Managing signals in a multithreaded environment
________________________________________________________________________________


Note: this article is part of the "Building a graphical multi-user spreadsheet
editor in Zig" series. Read all the articles here.

Note: latest commit while writing this article: e520cf3


-- [001] Goals -----------------------------------------------------------------

In a previous post, I described the different threads and how they exchange
data, but left aside how these threads can be managed by the main thread. One
particular point is the signal management, something I have never done.
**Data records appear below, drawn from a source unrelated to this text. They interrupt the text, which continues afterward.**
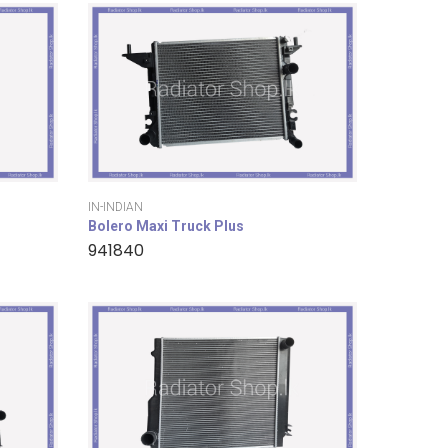
IN-INDIAN
Bolero Maxi Truck Plus
941840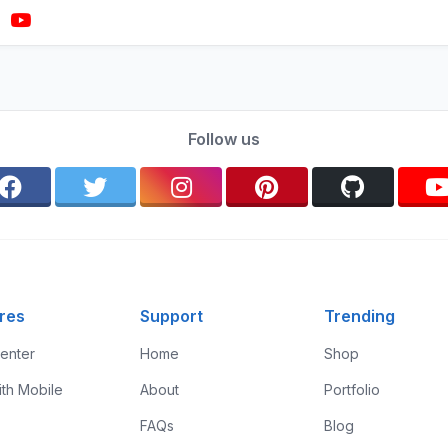
Follow us
res
Support
Trending
enter
Home
Shop
ith Mobile
About
Portfolio
FAQs
Blog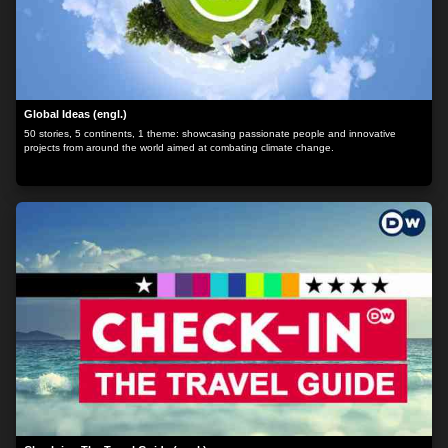
Global Ideas (engl.)
50 stories, 5 continents, 1 theme: showcasing passionate people and innovative
projects from around the world aimed at combating climate change.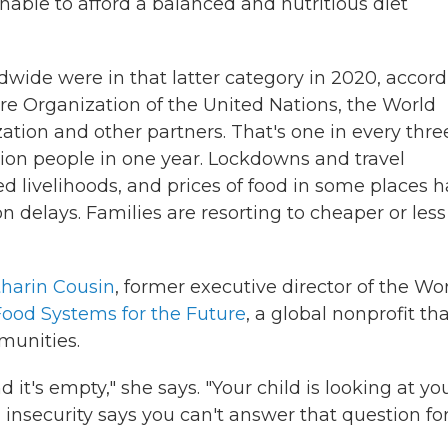
nable to afford a balanced and nutritious diet
ldwide were in that latter category in 2020, accor
e Organization of the United Nations, the World
ation
and other partners. That's one in every thre
lion people in one year. Lockdowns and travel
ed
livelihoods, and prices of food in some places 
 delays. Families are resorting to cheaper or less
tharin Cousin
, former executive director of the Wo
Food Systems for the Future
, a global nonprofit th
munities.
it's empty," she says. "Your child is looking at yo
d insecurity says you can't answer that question fo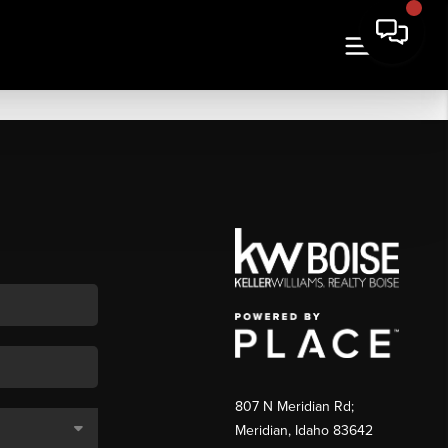
807 N Meridian Rd;
Meridian, Idaho 83642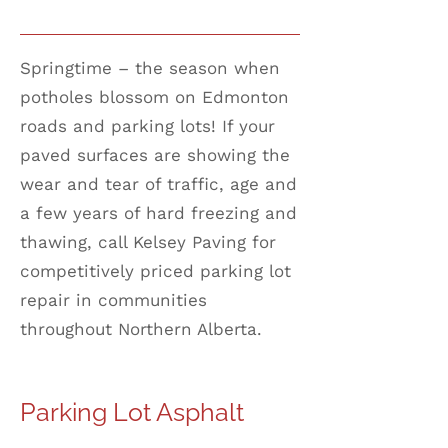
Springtime – the season when
potholes blossom on Edmonton
roads and parking lots! If your
paved surfaces are showing the
wear and tear of traffic, age and
a few years of hard freezing and
thawing, call Kelsey Paving for
competitively priced parking lot
repair in communities
throughout Northern Alberta.
Parking Lot Asphalt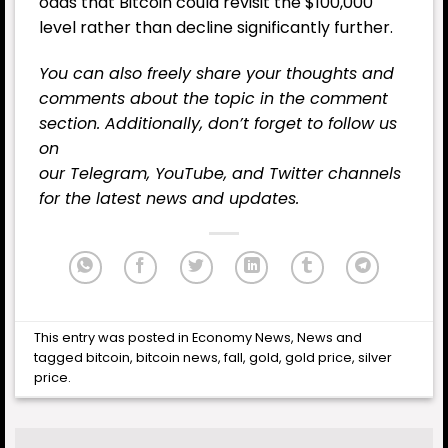
odds that Bitcoin could revisit the $100,000
level rather than decline significantly further.
You can also freely share your thoughts and
comments about the topic in the comment
section. Additionally, don’t forget to follow us
on
our
Telegram,
YouTube
, and
Twitter
channels
for the latest
news
and updates.
This entry was posted in
Economy News
,
News
and
tagged
bitcoin
,
bitcoin news
,
fall
,
gold
,
gold price
,
silver
price
.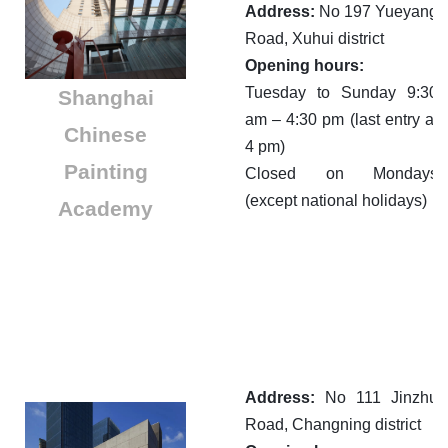
Address:
No 197 Yueyang
Road, Xuhui district
Opening hours:
Tuesday to Sunday 9:30
Shanghai
am – 4:30 pm (last entry at
Chinese
4 pm)
Painting
Closed on Mondays
(except national holidays)
Academy
Address:
No 111 Jinzhu
Road, Changning district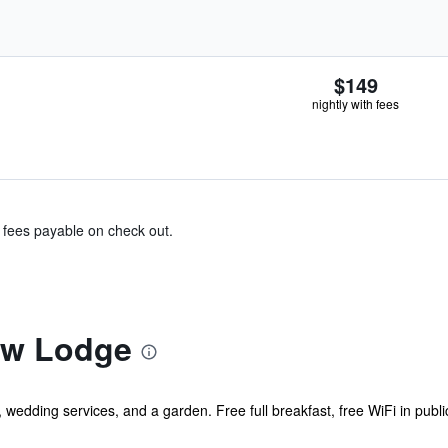
$149
nightly with fees
& fees payable on check out.
ew Lodge
, wedding services, and a garden. Free full breakfast, free WiFi in publi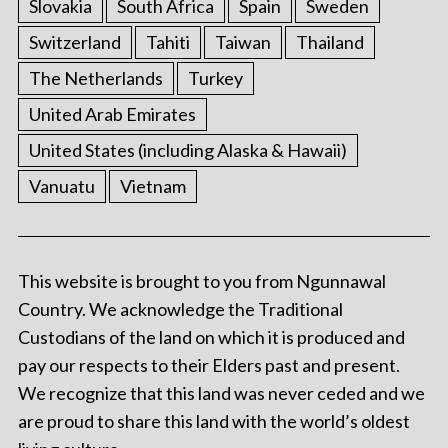
Slovakia
South Africa
Spain
Sweden
Switzerland
Tahiti
Taiwan
Thailand
The Netherlands
Turkey
United Arab Emirates
United States (including Alaska & Hawaii)
Vanuatu
Vietnam
This website is brought to you from Ngunnawal
Country. We acknowledge the Traditional
Custodians of the land on which it is produced and
pay our respects to their Elders past and present.
We recognize that this land was never ceded and we
are proud to share this land with the world’s oldest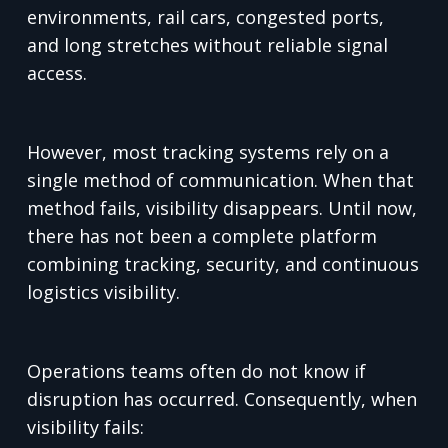
environments, rail cars, congested ports,
and long stretches without reliable signal
access.
However, most tracking systems rely on a
single method of communication. When that
method fails, visibility disappears. Until now,
there has not been a complete platform
combining tracking, security, and continuous
logistics visibility.
Operations teams often do not know if
disruption has occurred. Consequently, when
visibility fails: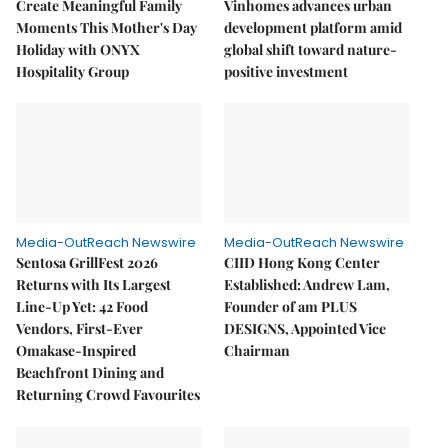
Create Meaningful Family
Vinhomes advances urban
Moments This Mother's Day
development platform amid
Holiday with ONYX
global shift toward nature-
Hospitality Group
positive investment
Media-OutReach Newswire
Media-OutReach Newswire
Sentosa GrillFest 2026
CIID Hong Kong Center
Returns with Its Largest
Established: Andrew Lam,
Line-Up Yet: 42 Food
Founder of am PLUS
Vendors, First-Ever
DESIGNS, Appointed Vice
Omakase-Inspired
Chairman
Beachfront Dining and
Returning Crowd Favourites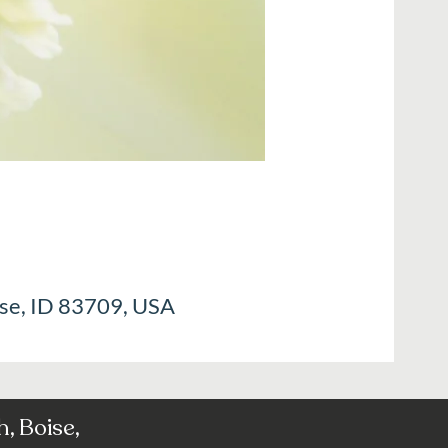
ise, ID 83709, USA
, Boise,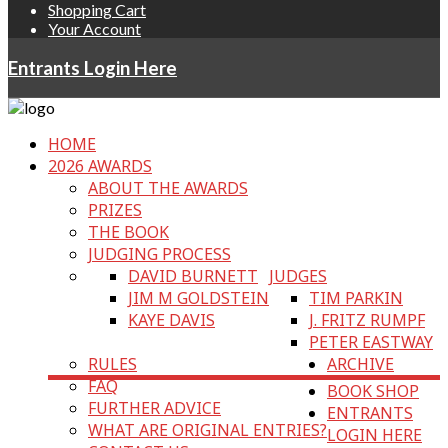
Shopping Cart
Your Account
Entrants Login Here
HOME
2026 AWARDS
ABOUT THE AWARDS
PRIZES
THE BOOK
JUDGING PROCESS
DAVID BURNETT
JUDGES
JIM M GOLDSTEIN
TIM PARKIN
KAYE DAVIS
J. FRITZ RUMPF
PETER EASTWAY
RULES
ARCHIVE
FAQ
BOOK SHOP
FURTHER ADVICE
ENTRANTS
WHAT ARE ORIGINAL ENTRIES?
LOGIN HERE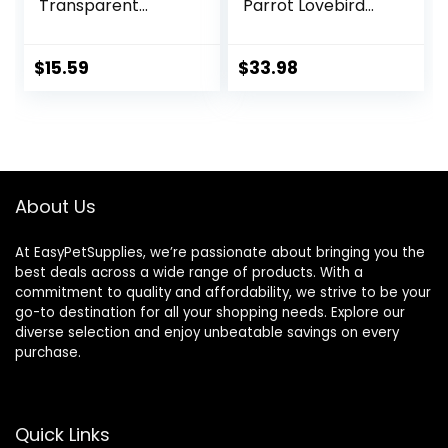
Transparent
Parrot Lovebird
Carrier Cage Pet
Small Animal
Hamster
Carrier for Travel,
Breathable Out
Going Out, Walking
$
15.59
$
33.98
Bag Suitcase with
to The Vet with
Shoulder for Small
Station Pole Food
Animals (Medium,
Box Water
Red)
Fountain
About Us
At EasyPetSupplies, we’re passionate about bringing you the
best deals across a wide range of products. With a
commitment to quality and affordability, we strive to be your
go-to destination for all your shopping needs. Explore our
diverse selection and enjoy unbeatable savings on every
purchase.
Quick Links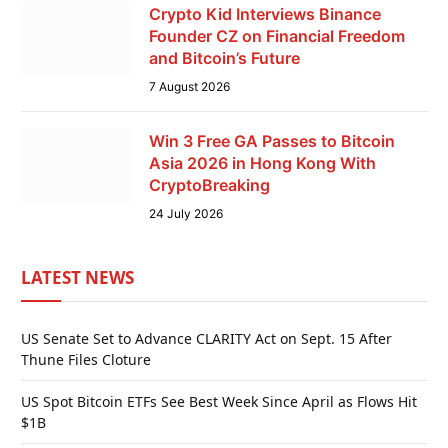
Crypto Kid Interviews Binance
Founder CZ on Financial Freedom
and Bitcoin’s Future
7 August 2026
Win 3 Free GA Passes to Bitcoin
Asia 2026 in Hong Kong With
CryptoBreaking
24 July 2026
LATEST NEWS
US Senate Set to Advance CLARITY Act on Sept. 15 After
Thune Files Cloture
US Spot Bitcoin ETFs See Best Week Since April as Flows Hit
$1B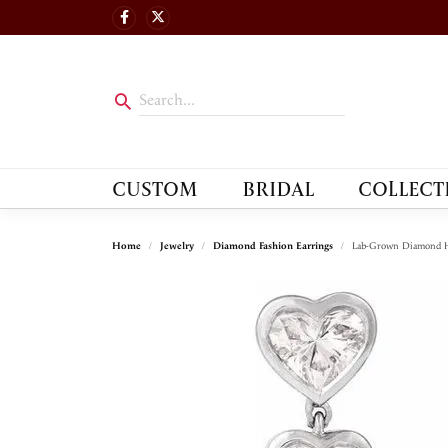
CUSTOM
BRIDAL
COLLECT
Home
Jewelry
Diamond Fashion Earrings
Lab-Grown Diamond H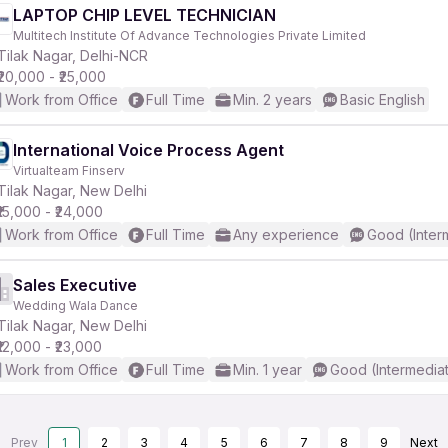
LAPTOP CHIP LEVEL TECHNICIAN
Multitech Institute Of Advance Technologies Private Limited
Tilak Nagar, Delhi-NCR
₹20,000 - ₹25,000
Work from Office
Full Time
Min. 2 years
Basic English
International Voice Process Agent
Virtualteam Finserv
Tilak Nagar, New Delhi
₹15,000 - ₹24,000
Work from Office
Full Time
Any experience
Good (Inter
Sales Executive
Wedding Wala Dance
Tilak Nagar, New Delhi
₹12,000 - ₹23,000
Work from Office
Full Time
Min. 1 year
Good (Intermedia
Prev
1
2
3
4
5
6
7
8
9
Next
So let's figure this out! Here are the questions I have:
* how to prevent threads from calling the service of a yet-uninitialized thread?
* how to clean ressources before termination, even when termination is due to
  a signal?
* how to handle signals?


-- [002] Managing threads ------------------------------------------------------

Managing threads requires to store some information. For example, the thread
identifiers must be stored to later join the threads, and semaphores are used to
distribute tasks to threads. Most of this information should be hidden from
threads, to comply with the principle of least privilege and improve the
robustness of the code.

Spawned threads are only communicated their associated semaphore, so that they
can wait for tasks. Distributing a task to another thread can only be done via
the post_to() interface.

To ensure no thread is using uninitialized ressources from another thread, they
synchronize at the end of their initialization. declare_as_initialized()
declares the calling thread as initialized and ready to operate, and then blocks
until all threads are initialized (or until one fails). Notice that the function
figures out which thread is calling by itself, so that the thread doesn't manage
its own identity.

EDIT: after further consideration, most initialization can be done statically
(at compile time), so the synchronization step felt overkill. It is now removed
(interfaces check by themselves if the ressources are ready), but the idea of
figuring out the identity of a calling thread instead of relying on its
self identification is still interesting.

To clean ressources before termination, the request_termination() function is
exposed to the threads. Instead of exiting immediately, it stores the
termination request and notify the other threads, so that they can perform a
proper cleanup too.

Wrapping up all of the above give the following thread routine template:

void *
thread_start_routine(void *sem)
{
    ...                                 // initialization
    declare_as_initialized();
    if (should_terminate()) {
        goto cleanup;
    }

    while (1) {                         // main loop
        sem_wait(sem);                  // wait for tasks
        if (should_terminate()) {
            goto cleanup;
        } else if (...) {               // check for all other possible tasks
            ...                         // process the event
        }
    }

cleanup:
    ...                                 // deinitialization
    return NULL;
}
-- [003] Handling signals ------------------------------------------------------ Here are some key points to keep in mind while handling signals: * Signals are used to notify an event to a process. * The default behaviour of most signals can be overriden to explicitely ignore them or to use a custom signal handler (set with sigaction()). However, some can't be caught (e.g. SIGKILL). * Signals can be blocked using a signal mask and pthread_sigmask(). Signal masks are per thread (while signal handlers are per process), and inherited upon thread creation. sigwait() can be used to detect and consume pending (blocked) signals. * A signal is only delivered to one thread. A signal can be directed to a specific thread (for example, using pthread_kill()), in which case it is delivered to it. Else: * if all threads block it, the signal is pending * else, the signal is arbitrarily delivered to one of the threads that don't block it * There are two types of signals: synchronous ones (resulting of a program action, e.g. SIGSEGV) and asynchronous ones (independent of the program, e.g. SIGINT or SIGKILL). A synchronous signal is always directed to the thread that generated it. Asynchronous signals can occur at any time, including when a thread locked ressources needed by a potential signal handler. If ever the signal is delivered to that very thread, it creates a deadlock. For this reason, asynchronous signal handling should be done in a dedicated thread. One way to make sure all asynchronous signals are delivered to the signal handling thread is to block them all at program startup (before any thread creation, so that all threads inherit the signal mask), and to process them using sigwait() in the signal handling routine. Using this approach, I overriden SIGINT behaviour: grid first tries to cleanup the ressources before exiting. The second SIGINT signal forces the termination. For synchronous signals, both signal handlers and sigwait() approaches can work.